Start of AVAILABLE DATA

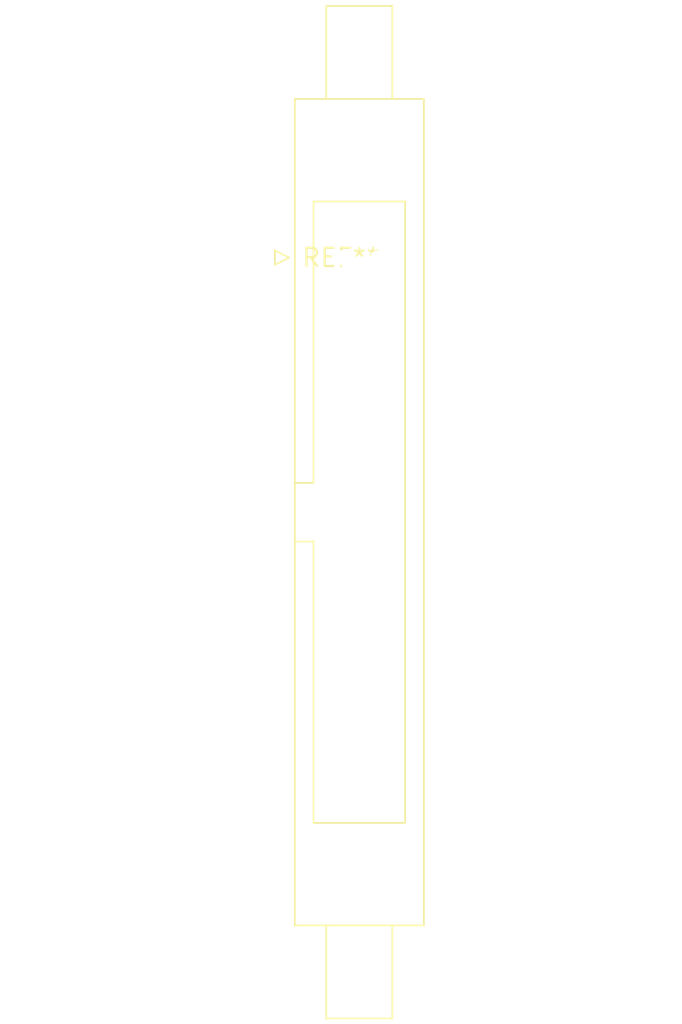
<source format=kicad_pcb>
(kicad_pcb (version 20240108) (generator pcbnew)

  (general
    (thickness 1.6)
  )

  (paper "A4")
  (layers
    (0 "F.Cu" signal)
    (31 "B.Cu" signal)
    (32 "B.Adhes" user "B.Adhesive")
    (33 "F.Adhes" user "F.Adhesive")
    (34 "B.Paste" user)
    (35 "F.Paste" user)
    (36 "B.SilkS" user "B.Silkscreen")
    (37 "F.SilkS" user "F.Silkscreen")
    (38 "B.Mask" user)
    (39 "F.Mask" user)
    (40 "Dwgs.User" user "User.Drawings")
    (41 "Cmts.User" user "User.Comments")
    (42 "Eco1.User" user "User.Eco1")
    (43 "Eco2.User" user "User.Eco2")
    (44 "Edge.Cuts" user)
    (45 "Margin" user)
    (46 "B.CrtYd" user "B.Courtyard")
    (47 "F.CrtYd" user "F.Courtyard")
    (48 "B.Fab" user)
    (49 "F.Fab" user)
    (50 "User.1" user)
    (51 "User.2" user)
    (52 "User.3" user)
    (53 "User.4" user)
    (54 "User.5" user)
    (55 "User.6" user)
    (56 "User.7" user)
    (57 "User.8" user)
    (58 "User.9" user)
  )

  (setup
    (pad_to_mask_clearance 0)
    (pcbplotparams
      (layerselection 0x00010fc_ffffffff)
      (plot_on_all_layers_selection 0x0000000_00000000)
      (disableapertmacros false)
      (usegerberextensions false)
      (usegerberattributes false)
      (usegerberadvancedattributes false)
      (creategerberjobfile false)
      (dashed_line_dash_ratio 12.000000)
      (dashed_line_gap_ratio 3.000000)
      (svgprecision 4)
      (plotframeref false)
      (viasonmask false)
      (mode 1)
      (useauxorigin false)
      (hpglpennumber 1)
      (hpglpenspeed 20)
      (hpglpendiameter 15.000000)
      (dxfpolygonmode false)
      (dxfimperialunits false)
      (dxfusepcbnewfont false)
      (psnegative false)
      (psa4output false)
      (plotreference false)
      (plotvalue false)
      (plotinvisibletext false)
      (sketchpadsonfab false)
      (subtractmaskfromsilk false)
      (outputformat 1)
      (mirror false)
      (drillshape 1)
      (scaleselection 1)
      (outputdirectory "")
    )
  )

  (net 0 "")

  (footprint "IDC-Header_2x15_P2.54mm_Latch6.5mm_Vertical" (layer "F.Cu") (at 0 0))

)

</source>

End of AVAILABLE DATA
Start of AVAILABLE DATA

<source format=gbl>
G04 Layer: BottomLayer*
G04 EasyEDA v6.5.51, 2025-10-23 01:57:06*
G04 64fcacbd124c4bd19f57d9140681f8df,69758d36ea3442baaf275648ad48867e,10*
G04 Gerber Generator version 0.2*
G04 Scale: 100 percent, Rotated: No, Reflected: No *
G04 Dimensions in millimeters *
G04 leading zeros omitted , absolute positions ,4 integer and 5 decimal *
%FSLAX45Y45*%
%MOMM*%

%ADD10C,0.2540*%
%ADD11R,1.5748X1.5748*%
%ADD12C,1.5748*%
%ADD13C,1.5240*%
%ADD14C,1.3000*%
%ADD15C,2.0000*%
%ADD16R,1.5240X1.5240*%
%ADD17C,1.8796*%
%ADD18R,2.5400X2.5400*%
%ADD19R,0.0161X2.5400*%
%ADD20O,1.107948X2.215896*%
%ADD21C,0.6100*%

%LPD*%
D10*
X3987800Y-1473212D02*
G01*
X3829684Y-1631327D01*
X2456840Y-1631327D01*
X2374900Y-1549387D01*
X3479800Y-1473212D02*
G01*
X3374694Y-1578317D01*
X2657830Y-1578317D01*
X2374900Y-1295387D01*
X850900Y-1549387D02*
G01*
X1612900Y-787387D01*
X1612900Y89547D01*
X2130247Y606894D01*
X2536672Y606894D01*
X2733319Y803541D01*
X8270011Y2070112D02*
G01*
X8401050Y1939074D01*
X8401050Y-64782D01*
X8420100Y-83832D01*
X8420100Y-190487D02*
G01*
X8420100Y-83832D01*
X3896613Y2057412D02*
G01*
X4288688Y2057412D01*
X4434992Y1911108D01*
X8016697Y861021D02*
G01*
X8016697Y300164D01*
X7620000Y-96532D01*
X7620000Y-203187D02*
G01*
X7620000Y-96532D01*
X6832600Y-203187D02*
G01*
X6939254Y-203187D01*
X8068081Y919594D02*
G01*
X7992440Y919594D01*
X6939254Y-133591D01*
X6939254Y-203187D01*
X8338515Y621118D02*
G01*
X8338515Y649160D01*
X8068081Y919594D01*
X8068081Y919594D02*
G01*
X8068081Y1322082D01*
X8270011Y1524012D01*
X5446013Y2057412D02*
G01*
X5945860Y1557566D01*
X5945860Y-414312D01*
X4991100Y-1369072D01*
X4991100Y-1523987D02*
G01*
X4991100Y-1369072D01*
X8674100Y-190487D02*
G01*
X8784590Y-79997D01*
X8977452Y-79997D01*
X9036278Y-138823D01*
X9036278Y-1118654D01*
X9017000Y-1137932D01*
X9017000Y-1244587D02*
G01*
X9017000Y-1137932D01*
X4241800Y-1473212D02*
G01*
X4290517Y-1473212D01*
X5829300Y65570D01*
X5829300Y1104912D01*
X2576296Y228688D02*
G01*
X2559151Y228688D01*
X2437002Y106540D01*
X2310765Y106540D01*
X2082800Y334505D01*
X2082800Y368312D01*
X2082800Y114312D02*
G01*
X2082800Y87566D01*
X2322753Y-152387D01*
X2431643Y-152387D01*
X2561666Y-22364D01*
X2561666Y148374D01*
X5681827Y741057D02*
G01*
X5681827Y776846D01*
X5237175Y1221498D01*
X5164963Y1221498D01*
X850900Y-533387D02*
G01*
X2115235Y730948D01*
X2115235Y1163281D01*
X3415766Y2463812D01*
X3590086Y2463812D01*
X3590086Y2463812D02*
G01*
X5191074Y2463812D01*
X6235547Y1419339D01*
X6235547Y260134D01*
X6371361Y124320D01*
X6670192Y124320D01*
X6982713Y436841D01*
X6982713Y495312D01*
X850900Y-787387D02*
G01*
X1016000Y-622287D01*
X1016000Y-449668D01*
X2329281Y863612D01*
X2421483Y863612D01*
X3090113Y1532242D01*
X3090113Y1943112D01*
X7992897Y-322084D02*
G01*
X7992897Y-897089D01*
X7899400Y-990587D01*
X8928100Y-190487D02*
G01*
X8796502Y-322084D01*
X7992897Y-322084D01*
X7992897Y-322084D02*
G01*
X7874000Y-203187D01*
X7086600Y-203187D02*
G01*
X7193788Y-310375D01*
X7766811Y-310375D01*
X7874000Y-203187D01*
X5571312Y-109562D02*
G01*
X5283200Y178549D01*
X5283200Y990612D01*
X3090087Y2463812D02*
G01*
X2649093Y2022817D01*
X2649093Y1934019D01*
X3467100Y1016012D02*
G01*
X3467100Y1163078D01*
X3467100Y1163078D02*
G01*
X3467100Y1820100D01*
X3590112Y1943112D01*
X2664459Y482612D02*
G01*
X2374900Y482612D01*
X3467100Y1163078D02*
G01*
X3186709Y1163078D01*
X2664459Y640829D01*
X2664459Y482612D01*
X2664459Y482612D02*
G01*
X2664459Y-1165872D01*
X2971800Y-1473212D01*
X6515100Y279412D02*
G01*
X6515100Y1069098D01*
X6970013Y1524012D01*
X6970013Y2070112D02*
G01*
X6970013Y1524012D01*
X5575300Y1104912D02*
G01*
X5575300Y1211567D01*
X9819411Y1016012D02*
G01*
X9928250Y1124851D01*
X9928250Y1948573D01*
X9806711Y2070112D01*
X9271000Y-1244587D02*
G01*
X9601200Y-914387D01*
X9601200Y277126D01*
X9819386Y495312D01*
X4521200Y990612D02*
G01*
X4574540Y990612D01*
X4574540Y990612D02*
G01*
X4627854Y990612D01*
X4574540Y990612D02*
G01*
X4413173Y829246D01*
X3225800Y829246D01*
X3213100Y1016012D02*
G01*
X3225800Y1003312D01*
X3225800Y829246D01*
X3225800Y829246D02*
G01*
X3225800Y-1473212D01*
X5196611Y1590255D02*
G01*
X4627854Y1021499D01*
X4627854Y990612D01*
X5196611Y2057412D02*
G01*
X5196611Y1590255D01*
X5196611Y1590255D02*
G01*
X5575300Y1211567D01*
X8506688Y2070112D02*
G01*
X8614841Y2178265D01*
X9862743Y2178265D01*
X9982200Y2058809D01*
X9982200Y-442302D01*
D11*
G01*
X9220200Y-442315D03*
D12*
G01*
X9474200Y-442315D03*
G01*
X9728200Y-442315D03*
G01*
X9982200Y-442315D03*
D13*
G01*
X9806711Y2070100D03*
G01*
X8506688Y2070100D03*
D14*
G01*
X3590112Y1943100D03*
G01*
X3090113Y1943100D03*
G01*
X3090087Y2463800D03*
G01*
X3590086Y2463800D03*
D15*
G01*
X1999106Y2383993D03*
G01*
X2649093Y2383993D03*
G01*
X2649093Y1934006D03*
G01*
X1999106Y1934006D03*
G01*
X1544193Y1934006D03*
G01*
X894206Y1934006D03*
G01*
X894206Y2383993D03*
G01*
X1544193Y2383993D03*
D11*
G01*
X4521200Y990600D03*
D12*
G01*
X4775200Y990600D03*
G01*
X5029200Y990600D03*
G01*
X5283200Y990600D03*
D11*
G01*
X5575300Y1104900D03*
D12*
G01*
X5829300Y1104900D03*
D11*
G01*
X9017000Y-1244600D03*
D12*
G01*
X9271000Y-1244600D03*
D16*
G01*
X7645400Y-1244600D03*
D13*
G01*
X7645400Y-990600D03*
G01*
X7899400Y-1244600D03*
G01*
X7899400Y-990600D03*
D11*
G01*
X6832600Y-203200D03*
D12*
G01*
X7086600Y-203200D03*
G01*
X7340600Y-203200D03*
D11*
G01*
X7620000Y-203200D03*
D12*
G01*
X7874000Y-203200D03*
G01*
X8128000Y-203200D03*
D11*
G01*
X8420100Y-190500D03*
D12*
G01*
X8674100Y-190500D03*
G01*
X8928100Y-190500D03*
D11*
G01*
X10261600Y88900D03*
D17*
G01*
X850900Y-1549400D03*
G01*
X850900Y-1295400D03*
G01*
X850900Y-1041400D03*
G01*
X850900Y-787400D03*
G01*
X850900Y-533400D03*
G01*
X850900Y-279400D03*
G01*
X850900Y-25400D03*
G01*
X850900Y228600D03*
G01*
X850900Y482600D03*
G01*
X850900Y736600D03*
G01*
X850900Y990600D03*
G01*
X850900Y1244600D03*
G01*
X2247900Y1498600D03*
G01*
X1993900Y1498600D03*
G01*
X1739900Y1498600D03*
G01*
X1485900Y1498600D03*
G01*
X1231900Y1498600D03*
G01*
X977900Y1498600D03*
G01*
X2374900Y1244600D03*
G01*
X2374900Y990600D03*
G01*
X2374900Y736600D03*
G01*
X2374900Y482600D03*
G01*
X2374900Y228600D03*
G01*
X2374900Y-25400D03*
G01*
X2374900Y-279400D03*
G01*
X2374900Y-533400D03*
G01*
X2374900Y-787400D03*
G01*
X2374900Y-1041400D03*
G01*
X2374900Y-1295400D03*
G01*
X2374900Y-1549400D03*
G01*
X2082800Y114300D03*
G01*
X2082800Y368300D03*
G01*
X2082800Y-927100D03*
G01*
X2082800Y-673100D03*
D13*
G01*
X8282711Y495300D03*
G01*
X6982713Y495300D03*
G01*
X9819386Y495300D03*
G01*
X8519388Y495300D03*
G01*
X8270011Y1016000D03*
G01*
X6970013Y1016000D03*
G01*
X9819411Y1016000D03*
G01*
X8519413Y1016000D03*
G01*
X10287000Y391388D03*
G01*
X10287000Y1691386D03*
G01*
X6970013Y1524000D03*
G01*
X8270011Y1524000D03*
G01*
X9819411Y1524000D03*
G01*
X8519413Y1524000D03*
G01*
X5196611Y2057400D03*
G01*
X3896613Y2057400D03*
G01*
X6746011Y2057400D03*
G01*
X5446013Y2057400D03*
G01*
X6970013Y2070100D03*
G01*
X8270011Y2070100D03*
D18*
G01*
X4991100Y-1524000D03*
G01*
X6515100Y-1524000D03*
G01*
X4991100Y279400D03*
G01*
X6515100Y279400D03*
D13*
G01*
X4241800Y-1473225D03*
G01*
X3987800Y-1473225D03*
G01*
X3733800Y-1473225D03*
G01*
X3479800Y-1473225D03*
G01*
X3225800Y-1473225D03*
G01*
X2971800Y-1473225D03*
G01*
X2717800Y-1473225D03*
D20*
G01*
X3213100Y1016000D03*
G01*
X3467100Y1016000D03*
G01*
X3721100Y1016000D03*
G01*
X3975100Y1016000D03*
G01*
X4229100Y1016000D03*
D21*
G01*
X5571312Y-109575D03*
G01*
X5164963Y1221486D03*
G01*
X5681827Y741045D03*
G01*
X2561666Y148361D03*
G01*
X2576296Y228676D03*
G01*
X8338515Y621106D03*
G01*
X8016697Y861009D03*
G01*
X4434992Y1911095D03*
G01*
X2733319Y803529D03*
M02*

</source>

End of AVAILABLE DATA
Start of AVAILABLE DATA

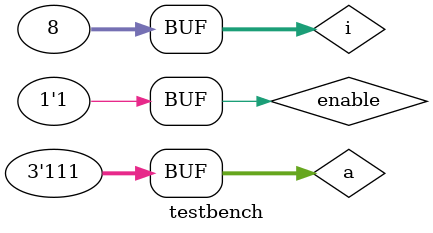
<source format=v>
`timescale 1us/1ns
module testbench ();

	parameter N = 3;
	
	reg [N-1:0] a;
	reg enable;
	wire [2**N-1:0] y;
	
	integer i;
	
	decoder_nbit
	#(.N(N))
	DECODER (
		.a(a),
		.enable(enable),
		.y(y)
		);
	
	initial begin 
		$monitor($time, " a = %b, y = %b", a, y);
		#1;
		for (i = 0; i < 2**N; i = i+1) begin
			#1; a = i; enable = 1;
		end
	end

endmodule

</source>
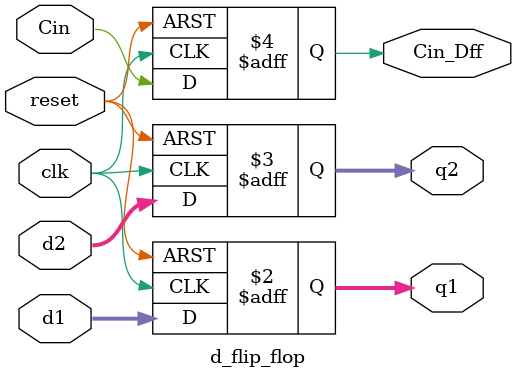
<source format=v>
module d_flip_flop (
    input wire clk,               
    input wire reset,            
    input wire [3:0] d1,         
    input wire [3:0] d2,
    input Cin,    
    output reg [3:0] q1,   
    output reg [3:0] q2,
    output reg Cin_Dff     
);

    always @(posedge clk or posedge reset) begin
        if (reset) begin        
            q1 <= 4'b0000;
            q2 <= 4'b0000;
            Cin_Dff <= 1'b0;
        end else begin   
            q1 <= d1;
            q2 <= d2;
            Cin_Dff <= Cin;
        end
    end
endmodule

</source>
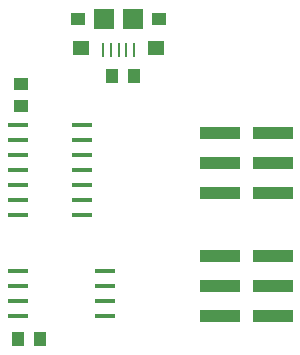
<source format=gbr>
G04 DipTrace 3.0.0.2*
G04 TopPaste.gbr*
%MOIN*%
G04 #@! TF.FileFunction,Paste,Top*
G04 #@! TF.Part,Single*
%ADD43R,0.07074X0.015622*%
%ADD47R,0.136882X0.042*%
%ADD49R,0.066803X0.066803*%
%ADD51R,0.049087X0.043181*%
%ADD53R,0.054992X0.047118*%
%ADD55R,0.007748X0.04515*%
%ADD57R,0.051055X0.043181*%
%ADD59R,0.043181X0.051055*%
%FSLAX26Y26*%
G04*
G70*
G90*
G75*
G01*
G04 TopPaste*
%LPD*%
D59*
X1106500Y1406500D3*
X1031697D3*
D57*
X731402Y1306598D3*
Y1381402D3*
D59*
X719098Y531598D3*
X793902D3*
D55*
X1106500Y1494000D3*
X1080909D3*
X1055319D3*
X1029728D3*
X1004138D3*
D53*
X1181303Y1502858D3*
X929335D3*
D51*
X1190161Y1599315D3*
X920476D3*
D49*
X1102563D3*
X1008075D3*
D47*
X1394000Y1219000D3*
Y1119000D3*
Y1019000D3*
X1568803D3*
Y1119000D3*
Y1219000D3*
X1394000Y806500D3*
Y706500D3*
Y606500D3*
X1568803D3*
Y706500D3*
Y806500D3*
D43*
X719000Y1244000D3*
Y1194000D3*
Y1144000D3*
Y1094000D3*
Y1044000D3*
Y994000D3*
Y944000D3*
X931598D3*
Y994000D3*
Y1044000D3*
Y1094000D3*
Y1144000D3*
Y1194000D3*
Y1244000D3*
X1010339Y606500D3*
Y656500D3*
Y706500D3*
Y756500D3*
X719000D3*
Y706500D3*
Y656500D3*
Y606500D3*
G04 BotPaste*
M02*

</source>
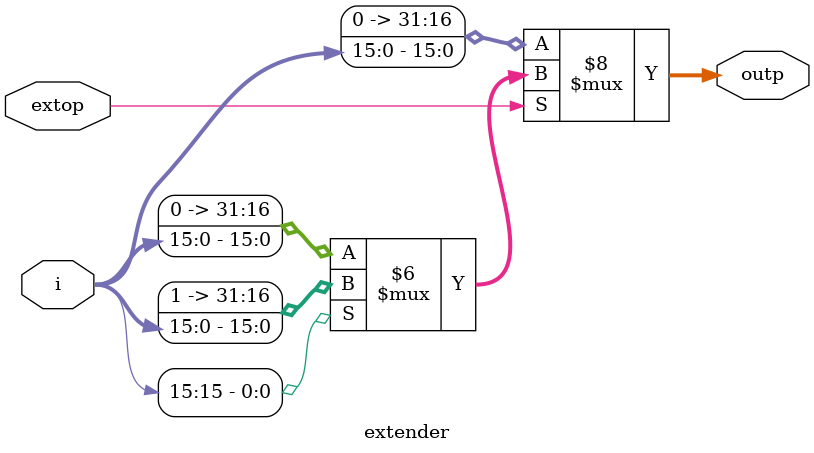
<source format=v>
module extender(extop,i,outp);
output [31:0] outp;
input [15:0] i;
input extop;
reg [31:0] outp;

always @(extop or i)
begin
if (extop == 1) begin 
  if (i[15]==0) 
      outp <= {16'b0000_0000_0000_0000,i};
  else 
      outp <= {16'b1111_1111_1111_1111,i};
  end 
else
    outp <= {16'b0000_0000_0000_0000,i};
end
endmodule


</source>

End of AVAILABLE DATA

- _TASK PROMPT_: Write out exactly the lines above from the line with "X2322753Y-152387D01*" through the line with "X3186709Y1163078D01*", both of them included, and leave out all other lines.

- _TASK OUTPUT_:
X2322753Y-152387D01*
X2431643Y-152387D01*
X2561666Y-22364D01*
X2561666Y148374D01*
X5681827Y741057D02*
G01*
X5681827Y776846D01*
X5237175Y1221498D01*
X5164963Y1221498D01*
X850900Y-533387D02*
G01*
X2115235Y730948D01*
X2115235Y1163281D01*
X3415766Y2463812D01*
X3590086Y2463812D01*
X3590086Y2463812D02*
G01*
X5191074Y2463812D01*
X6235547Y1419339D01*
X6235547Y260134D01*
X6371361Y124320D01*
X6670192Y124320D01*
X6982713Y436841D01*
X6982713Y495312D01*
X850900Y-787387D02*
G01*
X1016000Y-622287D01*
X1016000Y-449668D01*
X2329281Y863612D01*
X2421483Y863612D01*
X3090113Y1532242D01*
X3090113Y1943112D01*
X7992897Y-322084D02*
G01*
X7992897Y-897089D01*
X7899400Y-990587D01*
X8928100Y-190487D02*
G01*
X8796502Y-322084D01*
X7992897Y-322084D01*
X7992897Y-322084D02*
G01*
X7874000Y-203187D01*
X7086600Y-203187D02*
G01*
X7193788Y-310375D01*
X7766811Y-310375D01*
X7874000Y-203187D01*
X5571312Y-109562D02*
G01*
X5283200Y178549D01*
X5283200Y990612D01*
X3090087Y2463812D02*
G01*
X2649093Y2022817D01*
X2649093Y1934019D01*
X3467100Y1016012D02*
G01*
X3467100Y1163078D01*
X3467100Y1163078D02*
G01*
X3467100Y1820100D01*
X3590112Y1943112D01*
X2664459Y482612D02*
G01*
X2374900Y482612D01*
X3467100Y1163078D02*
G01*
X3186709Y1163078D01*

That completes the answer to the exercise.